- Assigned task -
The response should contain all of the records, copied exactly, and none of the images.

Change detection data:
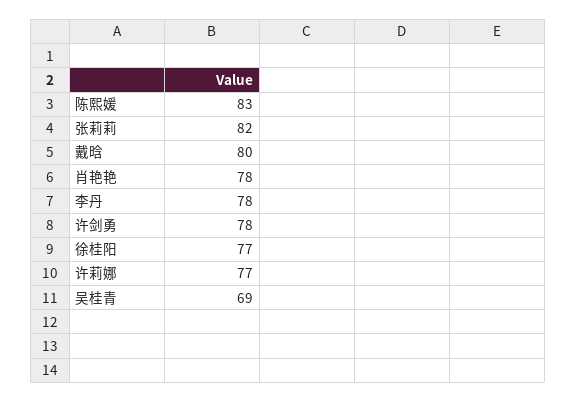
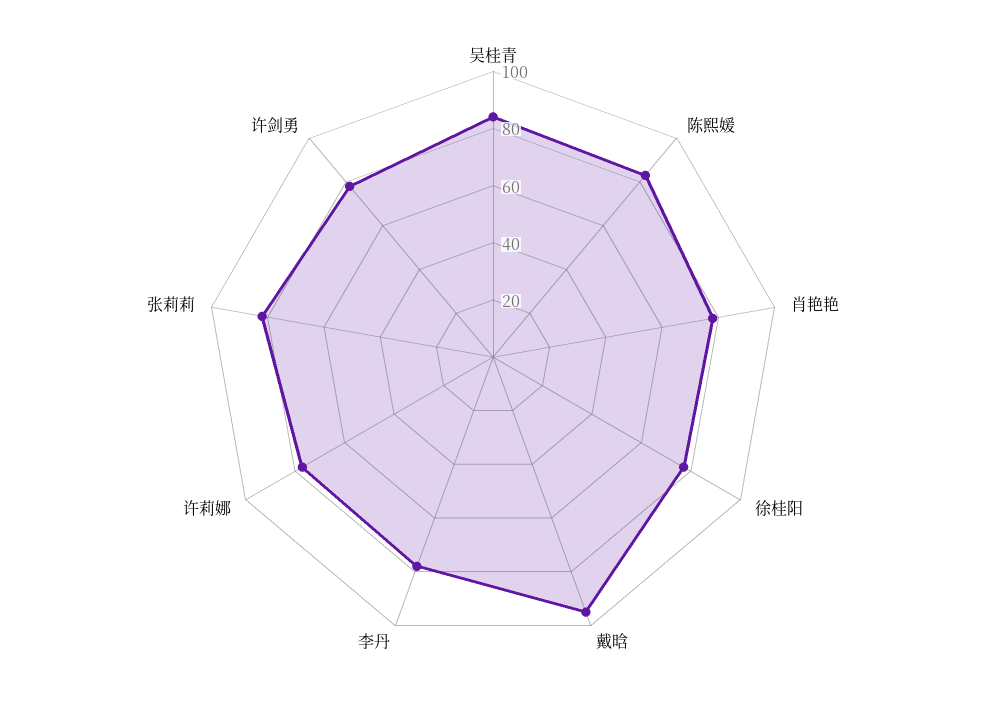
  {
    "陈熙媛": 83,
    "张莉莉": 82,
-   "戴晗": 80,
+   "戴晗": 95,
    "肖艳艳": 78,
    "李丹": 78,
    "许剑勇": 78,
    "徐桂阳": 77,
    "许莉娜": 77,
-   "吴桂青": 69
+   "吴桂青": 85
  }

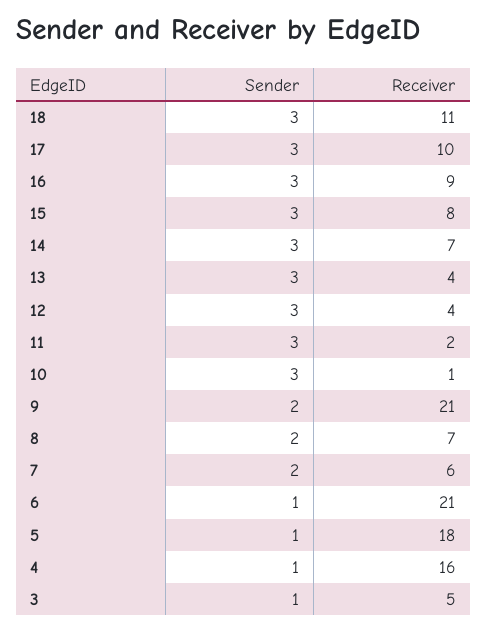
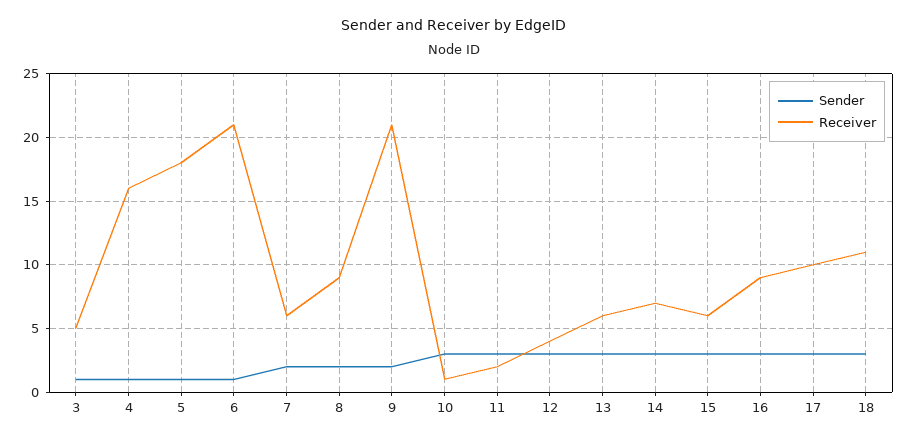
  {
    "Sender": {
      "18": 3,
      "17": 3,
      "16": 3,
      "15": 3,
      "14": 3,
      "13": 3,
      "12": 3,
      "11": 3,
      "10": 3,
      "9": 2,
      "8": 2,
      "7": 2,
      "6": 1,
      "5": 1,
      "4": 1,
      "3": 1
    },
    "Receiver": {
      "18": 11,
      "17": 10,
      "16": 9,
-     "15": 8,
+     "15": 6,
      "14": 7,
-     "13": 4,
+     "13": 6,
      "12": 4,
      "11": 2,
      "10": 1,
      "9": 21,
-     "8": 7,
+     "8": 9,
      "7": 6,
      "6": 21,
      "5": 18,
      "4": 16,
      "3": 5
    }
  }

- Exercise result -
  {
    "陈熙媛": 83,
    "张莉莉": 82,
-   "戴晗": 80,
+   "戴晗": 95,
    "肖艳艳": 78,
    "李丹": 78,
    "许剑勇": 78,
    "徐桂阳": 77,
    "许莉娜": 77,
-   "吴桂青": 69
+   "吴桂青": 85
  }

  {
    "Sender": {
      "18": 3,
      "17": 3,
      "16": 3,
      "15": 3,
      "14": 3,
      "13": 3,
      "12": 3,
      "11": 3,
      "10": 3,
      "9": 2,
      "8": 2,
      "7": 2,
      "6": 1,
      "5": 1,
      "4": 1,
      "3": 1
    },
    "Receiver": {
      "18": 11,
      "17": 10,
      "16": 9,
-     "15": 8,
+     "15": 6,
      "14": 7,
-     "13": 4,
+     "13": 6,
      "12": 4,
      "11": 2,
      "10": 1,
      "9": 21,
-     "8": 7,
+     "8": 9,
      "7": 6,
      "6": 21,
      "5": 18,
      "4": 16,
      "3": 5
    }
  }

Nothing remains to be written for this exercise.